# Looking for current Canadian amp builders/companies



## Amps & Ehfects (Sep 10, 2020)

Hey folks, I've been putting together a website cataloguing current Canadian guitar gear companies. 
So far I've got over 100 listed. You can view those here: https://www.ehfects.ca/
I'm looking for any brands that I may have missed. I am only looking for currently operational builders/companies.
One of the reasons I made the site was so people looking to buy gear could choose to support Canadian builders. 

I've been through the thread in this forum called "Canadian Amp Builders" and added a bunch, but that thread also includes a lot of old info, dead links, and legacy brands.
Any help would be appreciated, thanks!

- Kevin


----------



## DaddyDog (Apr 21, 2017)

Your site shows 10 recently added on the home page. Only 1 is an amp builder. So is your site for amps or everything?


----------



## Amps & Ehfects (Sep 10, 2020)

DaddyDog said:


> Your site shows 10 recently added on the home page. Only 1 is an amp builder. So is your site for amps or everything?


The site is for guitar gear. Amps, effects, guitars, and accessories(pickups, cables, etc.)
On the list page you can sort by each category. Here's the amps: https://www.ehfects.ca/list?category=Amplifiers

I'm asking about amps in this post, but I welcome any submissions that fit the site.


----------



## CDWaterloo (Jul 18, 2008)

◇ ◇ ◇

● TASK BRIEF
Copy out the forum thread above about Canadian amp builders word for word, from start to finish.

● SOURCE INFORMATION
◇ ◇ ◇

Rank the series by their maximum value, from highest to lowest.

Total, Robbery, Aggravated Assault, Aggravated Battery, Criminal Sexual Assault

◇ ◇ ◇

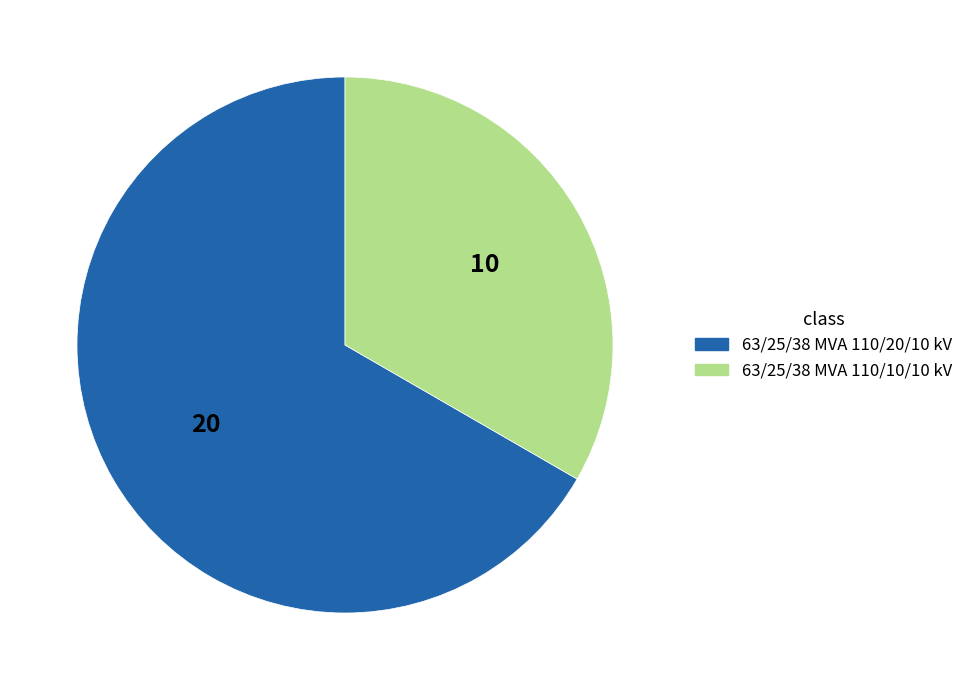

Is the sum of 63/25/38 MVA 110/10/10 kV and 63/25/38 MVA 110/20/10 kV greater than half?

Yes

◇ ◇ ◇

● SOLUTION
# Looking for current Canadian amp builders/companies



## Amps & Ehfects (Sep 10, 2020)

Hey folks, I've been putting together a website cataloguing current Canadian guitar gear companies. 
So far I've got over 100 listed. You can view those here: https://www.ehfects.ca/
I'm looking for any brands that I may have missed. I am only looking for currently operational builders/companies.
One of the reasons I made the site was so people looking to buy gear could choose to support Canadian builders. 

I've been through the thread in this forum called "Canadian Amp Builders" and added a bunch, but that thread also includes a lot of old info, dead links, and legacy brands.
Any help would be appreciated, thanks!

- Kevin


----------



## DaddyDog (Apr 21, 2017)

Your site shows 10 recently added on the home page. Only 1 is an amp builder. So is your site for amps or everything?


----------



## Amps & Ehfects (Sep 10, 2020)

DaddyDog said:


> Your site shows 10 recently added on the home page. Only 1 is an amp builder. So is your site for amps or everything?


The site is for guitar gear. Amps, effects, guitars, and accessories(pickups, cables, etc.)
On the list page you can sort by each category. Here's the amps: https://www.ehfects.ca/list?category=Amplifiers

I'm asking about amps in this post, but I welcome any submissions that fit the site.


----------



## CDWaterloo (Jul 18, 2008)